Study of manganese promoter on a precipitated iron-based catalyst for Fischer-Tropsch synthesis

The effects of Manganese (Mn) incorporation on a precipitated iron-based Fischer-Tropsch synthesis (FTS) catalyst were investigated using N-2 physical adsorption, air differential thermal analysis (DTA), H-2 temperature-programmed reduction (TPR), and Mossbauer spectroscopy. The FTS performances of the catalysts were tested in a slurry phase reactor. The characterization results indicated that Mn increased the surface area of the catalyst, and improved the dispersion of alpha-Fe2O3 and reduced its crystallite size as a result of the high dispersion effect of Mn and the Fe-Mn interaction.
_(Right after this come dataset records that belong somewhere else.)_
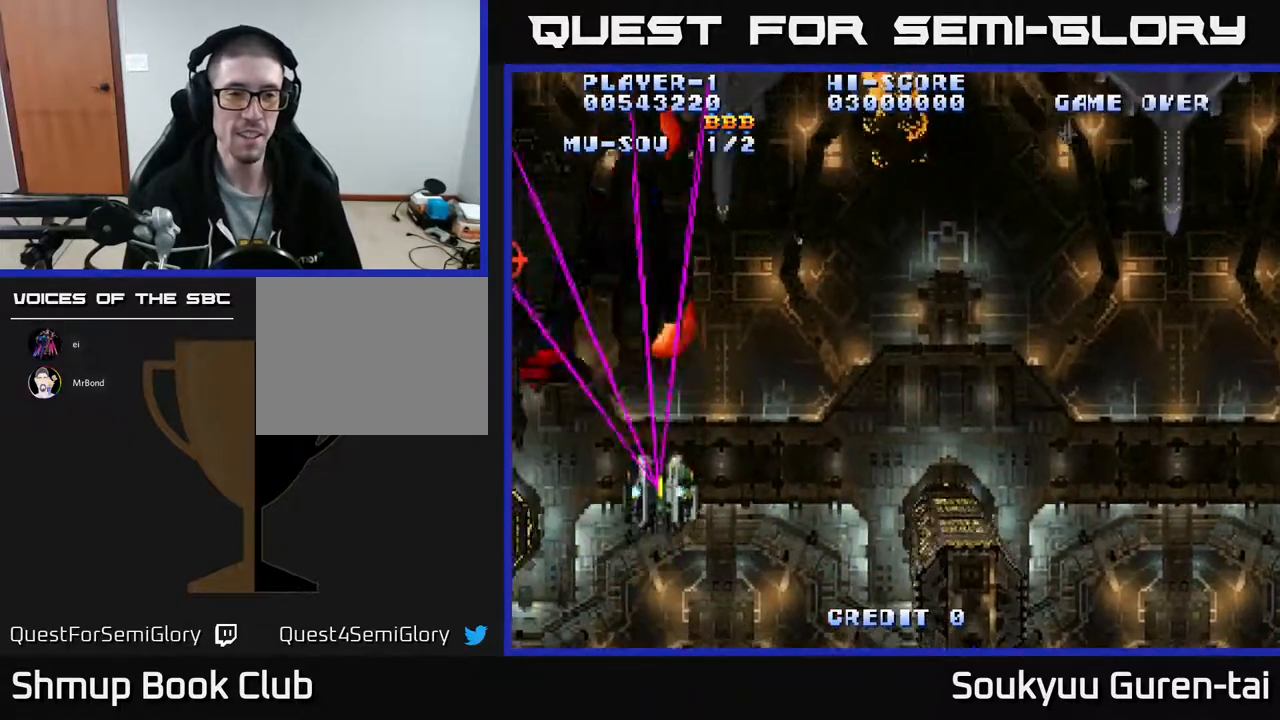
{"buttons": ["DPAD_UP"], "events": [[117, "DPAD_RIGHT", "up"], [167, "DPAD_LEFT", "down"], [217, "A", "up"], [217, "DPAD_UP", "up"], [267, "A", "down"], [333, "A", "up"], [417, "A", "down"], [433, "DPAD_LEFT", "up"], [467, "A", "up"], [467, "DPAD_UP", "down"]]}
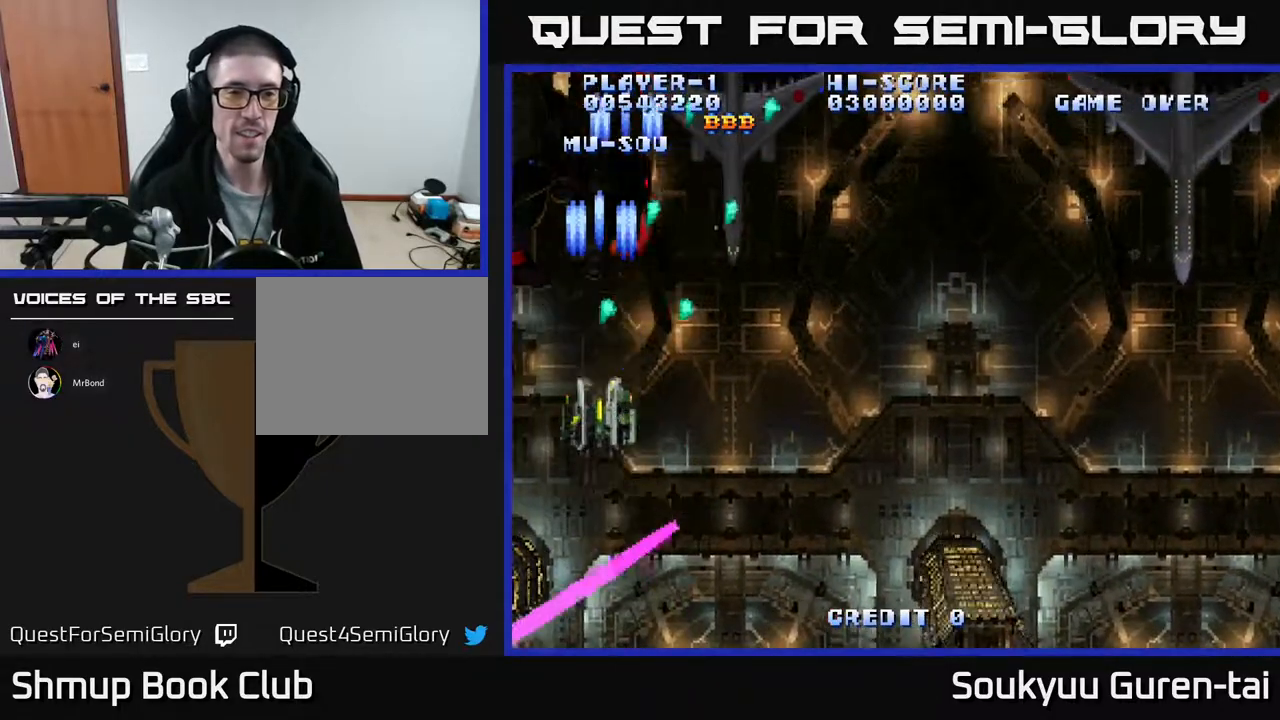
{"buttons": ["A", "DPAD_DOWN", "DPAD_RIGHT"], "events": [[67, "A", "down"], [117, "DPAD_UP", "up"], [150, "DPAD_DOWN", "down"], [150, "DPAD_RIGHT", "down"]]}
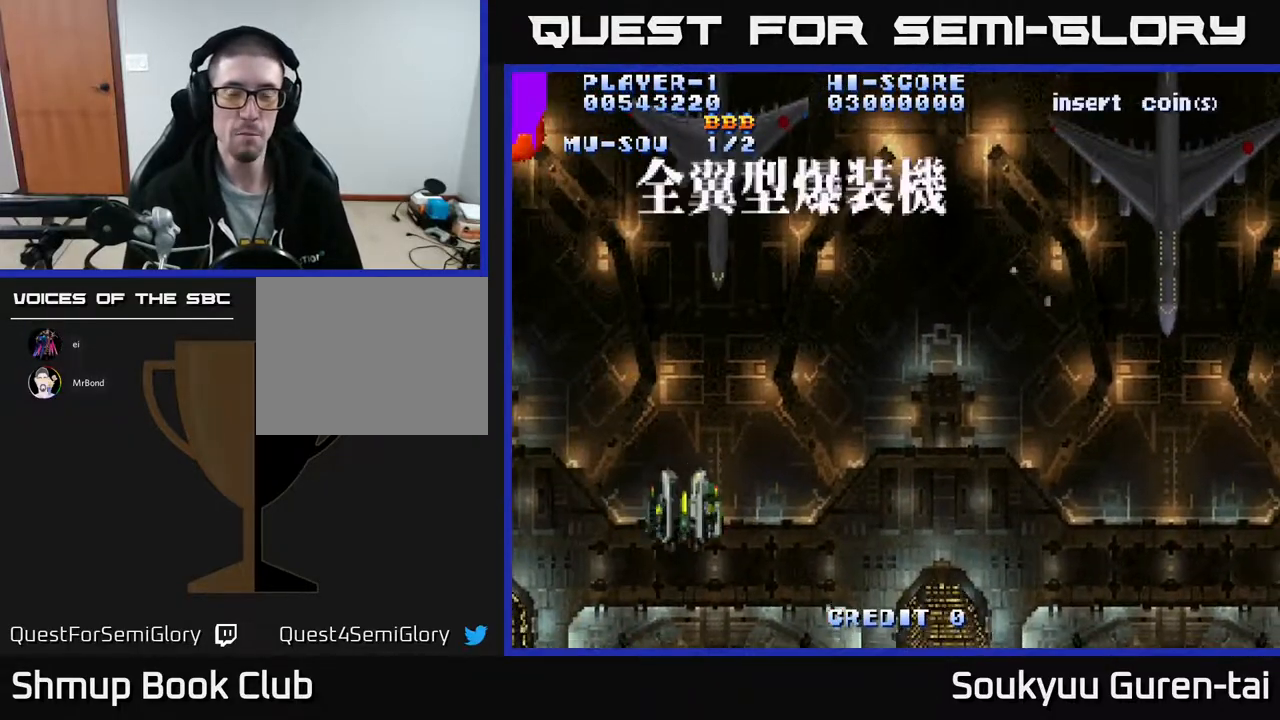
{"buttons": ["A", "DPAD_RIGHT"], "events": [[33, "DPAD_DOWN", "up"]]}
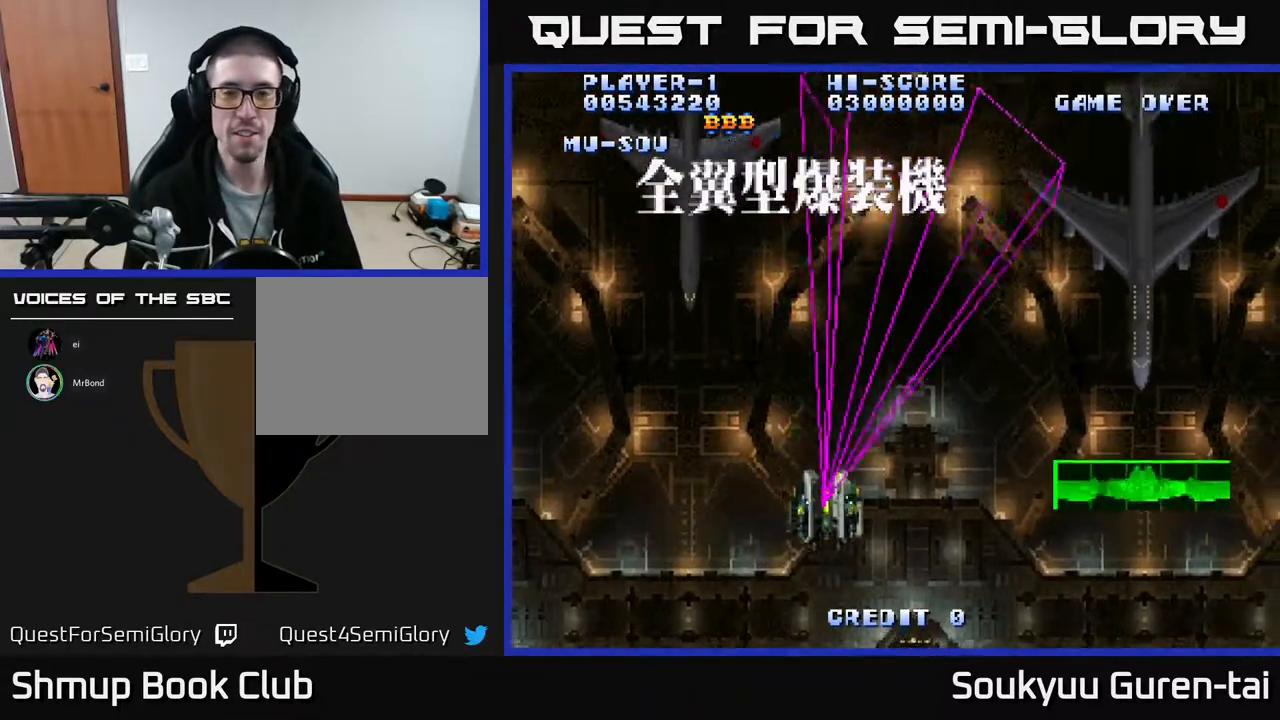
{"buttons": ["A", "DPAD_RIGHT"], "events": [[217, "DPAD_DOWN", "down"], [400, "DPAD_DOWN", "up"]]}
The Fe-Mn interaction also suppressed the reduction of alpha-Fe2O3 to Fe3O4, stabilized the FeO phase, and (or) decreased the carburization degree of the catalysts in the H-2 and syngas reduction processes. In addition, incorporated Mn decreased the initial catalyst activity, but improved the catalyst stability because Mn restrained the reoxidation of iron carbides to Fe3O4, and improved further carburization of the catalysts. Manganese suppressed the formation of CH4 and increased the selectivity to light olefins (C-2-4(=)), but it had little effect on the selectivities to heavy (C5+) hydrocarbons. All these results indicated that the strong Fe-Mn interaction suppressed the chemisorptive effect of the Mn as an electronic promoter, to some extent, in the precipitated iron-manganese catalyst system.